For civic policy wonks and anyone interested in open data, New York City’s taxi trip logs are a fascinating specimen – over 20 gigabytes worth of trip and fare data comprising more than 173 million individual rides. And that’s just from 2013.
The data, obtained via freedom of information request, was anonymized to protect the identities of the NYC Taxi and Limousine Commission’s drivers. Or so the people who released the data set thought. The reality is, it didn’t take long before a software developer found that, with a bit of code, those identities were actually quite easy to ascertain.
“This anonymization is so poor that anyone could, with less then 2 hours work, figure which driver drove every single trip in this entire data set,” wrote Vijay Pandurangan, a former Google engineer and founder and CEO of a company called Mitro. “It would even be easy to calculate drivers’ gross income, or infer where they live.”
This isn’t the first time this has happened, that big data sets full of personal information – supposedly obscured, or de-identified, as the process is called – have been reverse engineered to reveal some or even all of the identities contained within. It makes you wonder: Is there really such a thing as a truly anonymous data set in the age of big data?
That’s a question privacy advocates and researchers have been fighting over, for, well, years. On the one hand, some argue that you can never really anonymize a data set – that, with enough secondary information, it’s not difficult to corroborate, cross-reference, and thus re-identify at least some of the people catalogued within. On the other, Ontario’s Information and Privacy Commissioner Ann Cavoukian, along with the Information Technology and Innovation Foundation’s senior analyst Daniel Castro, published a report last month attempting to put this “myth” to rest. “Setting the record straight,” the report was titled. “De-identification *does* work.”
That might sound like a bore, but think about it this way: there’s more than taxi cab data at stake here. Pretty much everything you do on the Internet these days is a potential data set. And data has value. The posts you like on Facebook, your spending habits as tracked by Mint, the searches you make on Google – the argument goes that the social, economic and academic potential of sharing these immensely detailed so-called “high dimensional” data sets with third parties is too great to ignore.
If that’s the case, you better hope there’s a pretty surefire way to scrub data sets of our personal information before release. Cavoukian and Castro worry that we’ll be so scared off by incidents where data has been poorly de-identified – and mistake those scenarios for examples of why de-identification doesn’t work – that we’ll decide not to share our data at all.
De-identification techniques recommended by a European advisory body on data protection and privacy include the randomization or removal of direct identifiers – name, address and the like – normalizing data by removing outlying values, adding noise to the data to obscure exact values, and generalizing data by, say, only including a person’s birth month, but not the day, or the province a person lives in but not the city. When combined, these techniques are said to give identifying data a high degree of anonymity. But not everyone believes they work.

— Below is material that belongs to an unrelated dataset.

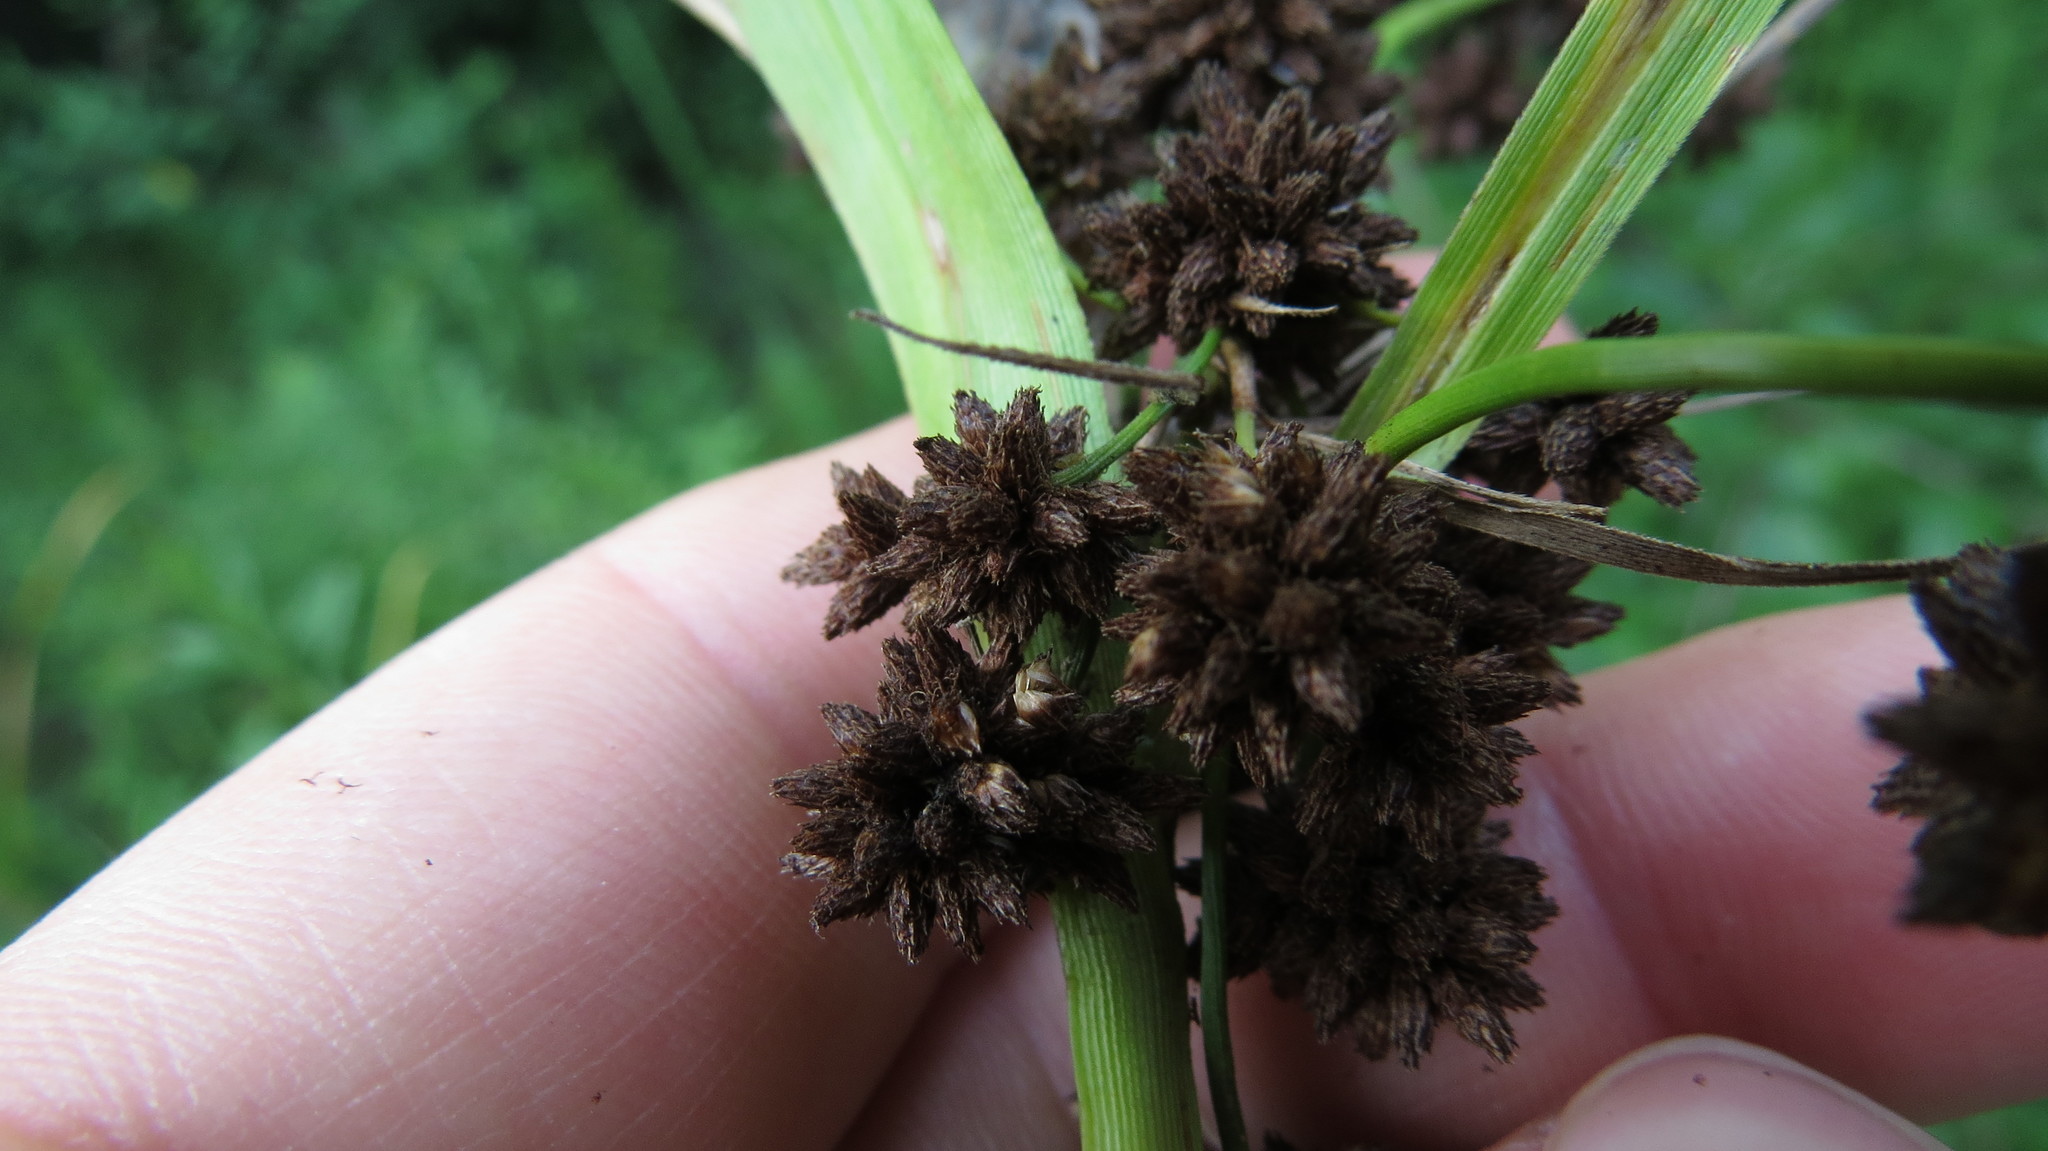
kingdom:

University of Colorado Law School associate professor Paul Ohm’s 2009 paper on the topic made the bold claim that “data can be either useful or perfectly anonymous but never both.” To prove his point, Ohm cited three well-known data sets that had supposedly been de-identified – a set of AOL search queries, a Netflix viewing habits data study and a data set of ZIP codes, gender and birth date. In each case, when researchers correlated the data with another data set, they found that some identities could still be revealed.
A similar situation was cited by Princeton University researchers Arvind Narayanan and Edward W. Felten in a recent response to Cavoukian and Castro. The pair wrote that, in one data set where location data had supposedly been anonymized, it was still possible in 95 per cent of test cases to re-identify users “given four random spatio-temporal points” – and 50 per cent if the researchers only had two. In other words, de-identifying location data is moot if you know where a target lives, where they work and have two other co-ordinates they visit with regularity.
Cavoukian and Castro argue in their paper that many of these supposed successful re-identification attacks – including the ones mentioned by Ohm, Narayanan and Felten – are actually based on data sets that were poorly de-identified in the first place (and in the case of the location data studio, question how easy it would be to actually get “four random spatio-temporal points"). Case in point: the New York City taxi data set wasn’t actually anonymous data, but pseudonymous data. All the people preparing the data did was replace the drivers’ identities – a direct identifier – with anonymous values that were trivial for Pandurangan to reverse engineer. The creators didn’t add any noise to the dataset, and didn’t make any values more vague. The basic tenants of de-identification just weren’t there.
“Could the NYC taxi dataset have been de-identified reliably?” asked Narayanan and Felten. “Nobody knows.” Cavoukian and Castro still think the answer is clear, but so much for setting the record straight.